======== SOURCE MATERIAL ========

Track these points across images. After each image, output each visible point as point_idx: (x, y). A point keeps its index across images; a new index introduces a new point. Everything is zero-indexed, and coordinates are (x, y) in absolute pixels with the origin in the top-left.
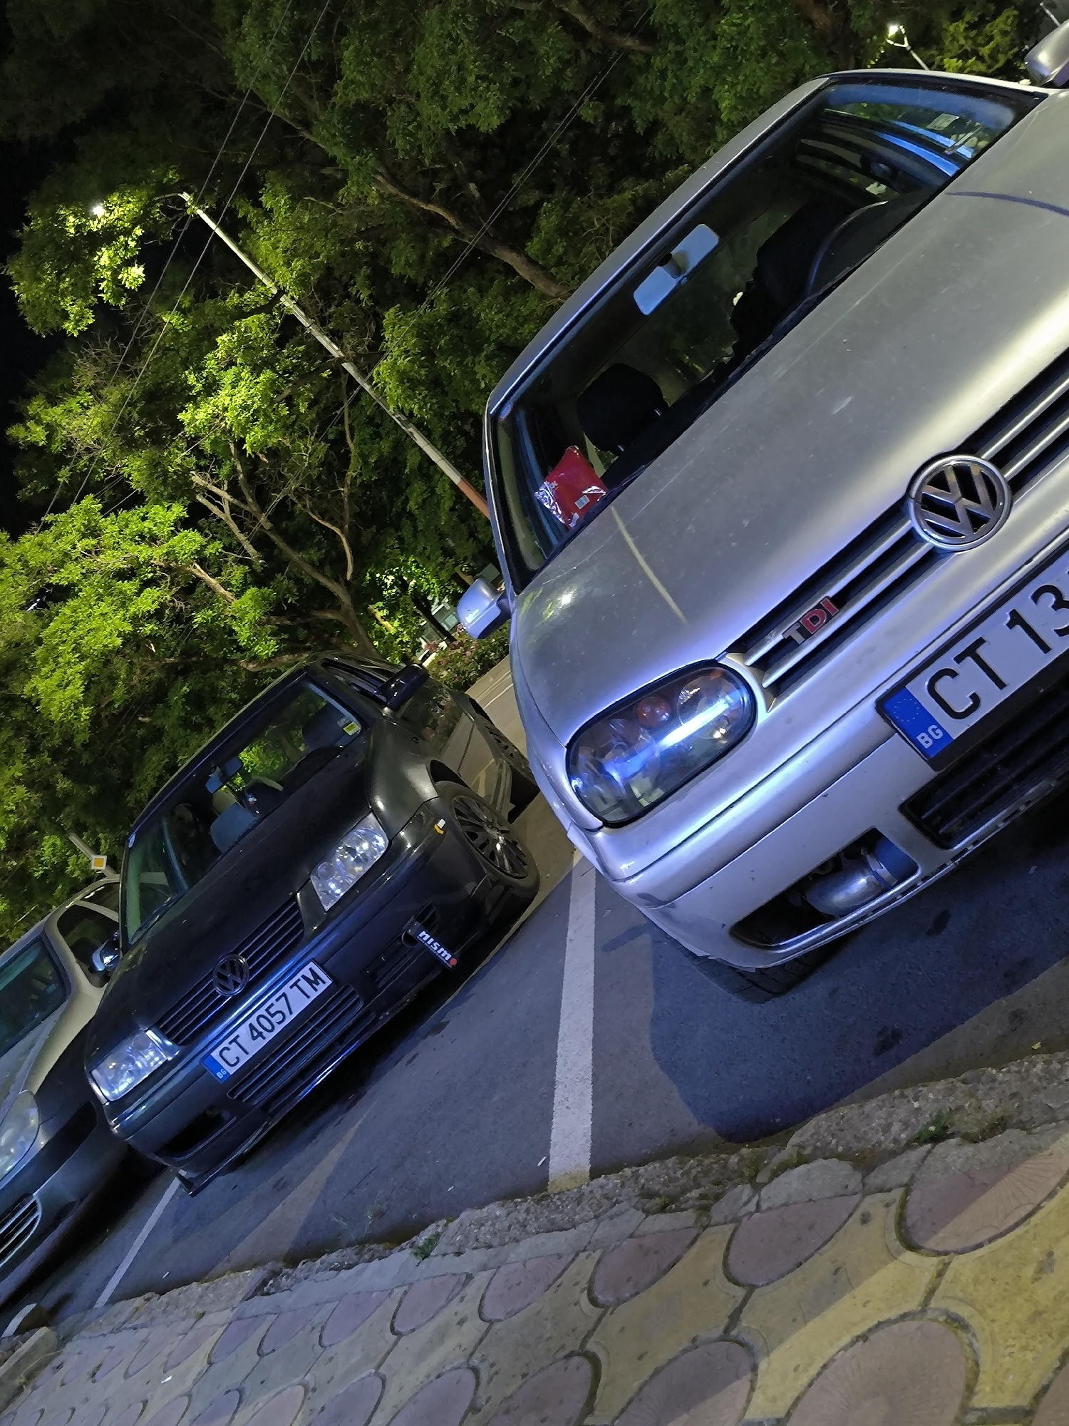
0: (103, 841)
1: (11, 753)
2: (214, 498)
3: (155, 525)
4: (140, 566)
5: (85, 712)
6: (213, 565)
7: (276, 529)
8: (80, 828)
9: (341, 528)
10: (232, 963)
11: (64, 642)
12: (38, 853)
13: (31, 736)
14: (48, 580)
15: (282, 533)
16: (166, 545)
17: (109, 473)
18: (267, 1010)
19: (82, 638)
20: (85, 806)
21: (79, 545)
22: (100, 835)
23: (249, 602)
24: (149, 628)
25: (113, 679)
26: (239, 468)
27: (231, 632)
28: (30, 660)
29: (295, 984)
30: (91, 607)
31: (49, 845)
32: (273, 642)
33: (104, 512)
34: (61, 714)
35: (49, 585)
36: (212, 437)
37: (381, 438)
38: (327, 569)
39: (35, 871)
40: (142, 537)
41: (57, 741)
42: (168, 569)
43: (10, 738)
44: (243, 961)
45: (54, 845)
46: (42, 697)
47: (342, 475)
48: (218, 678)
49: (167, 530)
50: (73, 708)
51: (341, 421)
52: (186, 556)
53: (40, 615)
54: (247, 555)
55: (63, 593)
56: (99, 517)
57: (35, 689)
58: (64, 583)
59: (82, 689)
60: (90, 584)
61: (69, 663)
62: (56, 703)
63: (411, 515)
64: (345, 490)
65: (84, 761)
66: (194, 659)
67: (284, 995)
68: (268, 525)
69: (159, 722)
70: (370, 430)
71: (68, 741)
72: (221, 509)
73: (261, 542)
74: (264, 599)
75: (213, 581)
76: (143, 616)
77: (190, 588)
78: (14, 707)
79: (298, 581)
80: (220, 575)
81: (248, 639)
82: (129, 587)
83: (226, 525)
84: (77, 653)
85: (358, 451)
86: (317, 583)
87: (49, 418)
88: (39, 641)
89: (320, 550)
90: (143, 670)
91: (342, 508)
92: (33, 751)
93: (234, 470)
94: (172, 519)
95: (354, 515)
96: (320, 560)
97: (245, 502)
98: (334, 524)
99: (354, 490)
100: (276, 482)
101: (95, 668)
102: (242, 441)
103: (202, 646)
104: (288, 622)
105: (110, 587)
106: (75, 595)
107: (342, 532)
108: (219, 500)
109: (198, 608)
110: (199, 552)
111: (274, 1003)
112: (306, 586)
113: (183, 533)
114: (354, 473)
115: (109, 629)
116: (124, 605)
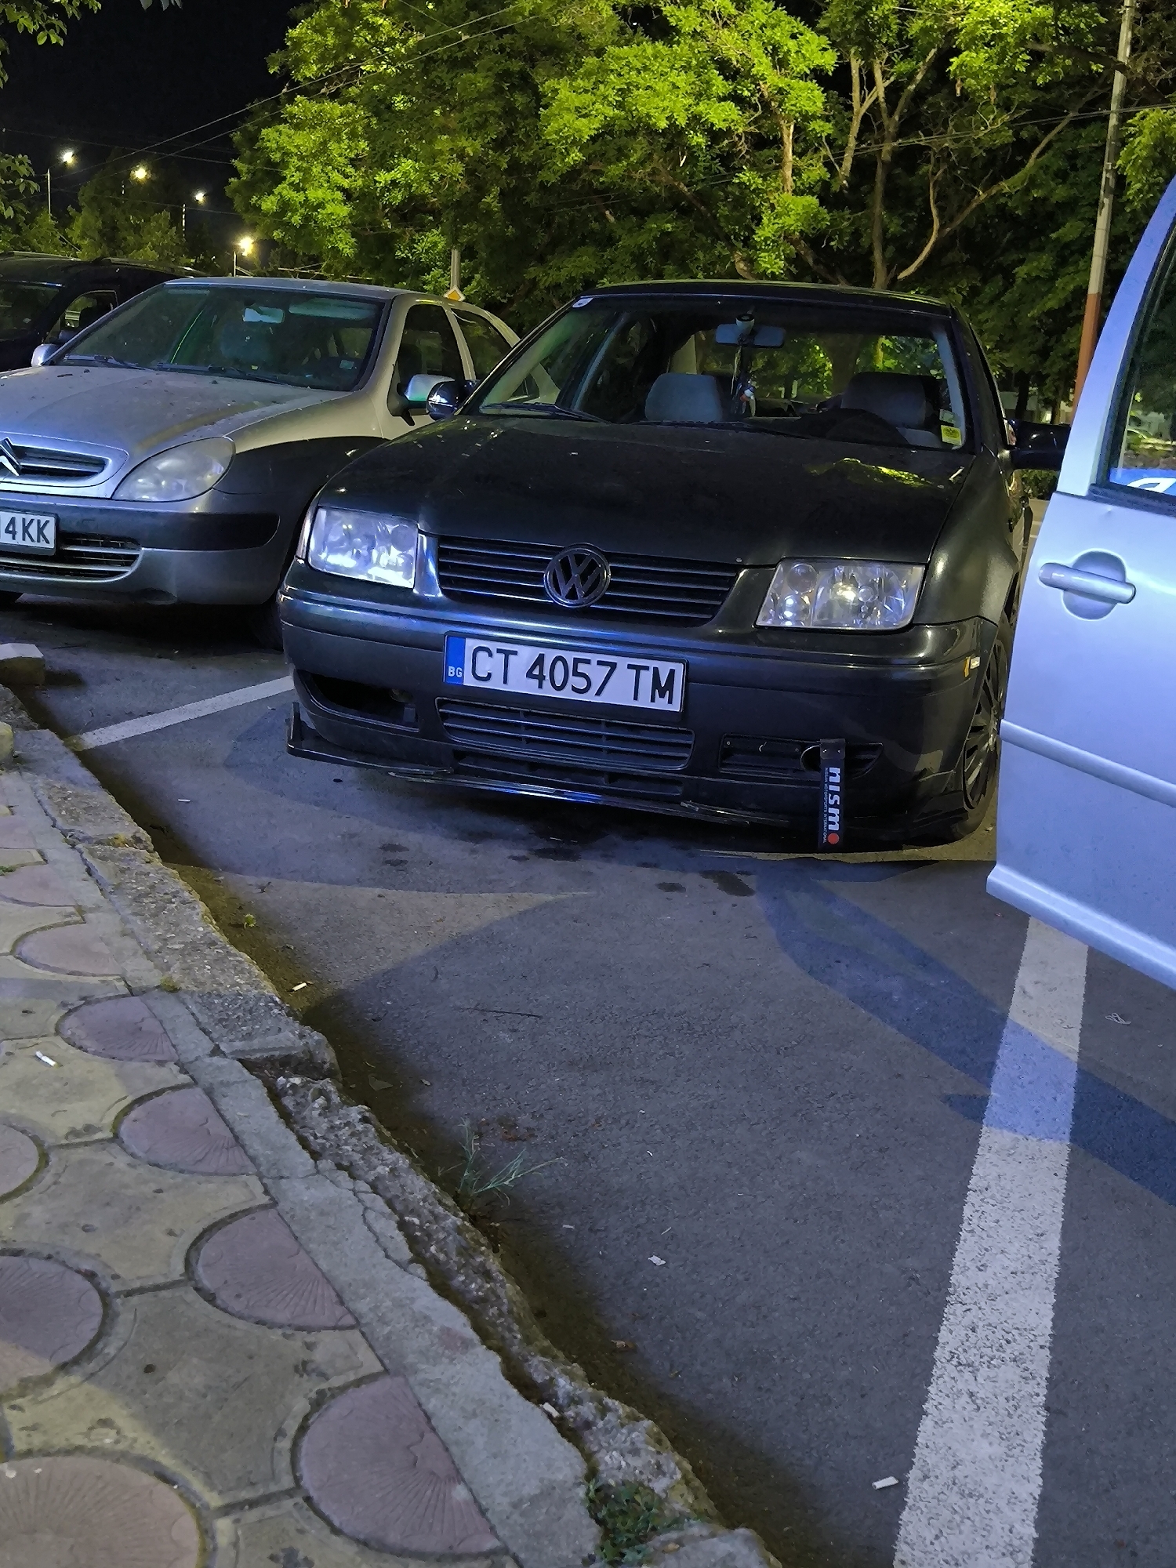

========

| PROBLEM DETAILS |
Reproduce the whole listing above word for word, leaving out the pictures.

| THE ANSWER |
Track these points across images. After each image, output each visible point as point_idx: (x, y). A point keeps its index across images; a new index introduces a new point. Everything is zero-indexed, and coordinates are (x, y) in absolute pixels with the origin in the top-left.
0: (103, 841)
1: (11, 753)
2: (214, 498)
3: (155, 525)
4: (140, 566)
5: (85, 712)
6: (213, 565)
7: (276, 529)
8: (80, 828)
9: (341, 528)
10: (232, 963)
11: (64, 642)
12: (38, 853)
13: (31, 736)
14: (48, 580)
15: (282, 533)
16: (166, 545)
17: (109, 473)
18: (267, 1010)
19: (82, 638)
20: (85, 806)
21: (79, 545)
22: (100, 835)
23: (249, 602)
24: (149, 628)
25: (113, 679)
26: (239, 468)
27: (231, 632)
28: (30, 660)
29: (295, 984)
30: (91, 607)
31: (49, 845)
32: (273, 642)
33: (104, 512)
34: (61, 714)
35: (49, 585)
36: (212, 437)
37: (381, 438)
38: (327, 569)
39: (35, 871)
40: (142, 537)
41: (57, 741)
42: (168, 569)
43: (10, 738)
44: (243, 961)
45: (54, 845)
46: (42, 697)
47: (342, 475)
48: (218, 678)
49: (167, 530)
50: (73, 708)
51: (341, 421)
52: (186, 556)
53: (40, 615)
54: (247, 555)
55: (63, 593)
56: (99, 517)
57: (35, 689)
58: (64, 583)
59: (82, 689)
60: (90, 584)
61: (69, 663)
62: (56, 703)
63: (411, 515)
64: (345, 490)
65: (84, 761)
66: (194, 659)
67: (284, 995)
68: (268, 525)
69: (159, 722)
70: (370, 430)
71: (68, 741)
72: (221, 509)
73: (261, 542)
74: (264, 599)
75: (213, 581)
76: (143, 616)
77: (190, 588)
78: (14, 707)
79: (298, 581)
80: (220, 575)
81: (248, 639)
82: (129, 587)
83: (226, 525)
84: (77, 653)
85: (358, 451)
86: (317, 583)
87: (49, 418)
88: (39, 641)
89: (320, 550)
90: (143, 670)
91: (342, 508)
92: (33, 751)
93: (234, 470)
94: (172, 519)
95: (354, 515)
96: (320, 560)
97: (245, 502)
98: (334, 524)
99: (354, 490)
100: (276, 482)
101: (95, 668)
102: (242, 441)
103: (202, 646)
104: (288, 622)
105: (110, 587)
106: (75, 595)
107: (342, 532)
108: (219, 500)
109: (198, 608)
110: (199, 552)
111: (274, 1003)
112: (306, 586)
113: (183, 533)
114: (354, 473)
115: (109, 629)
116: (124, 605)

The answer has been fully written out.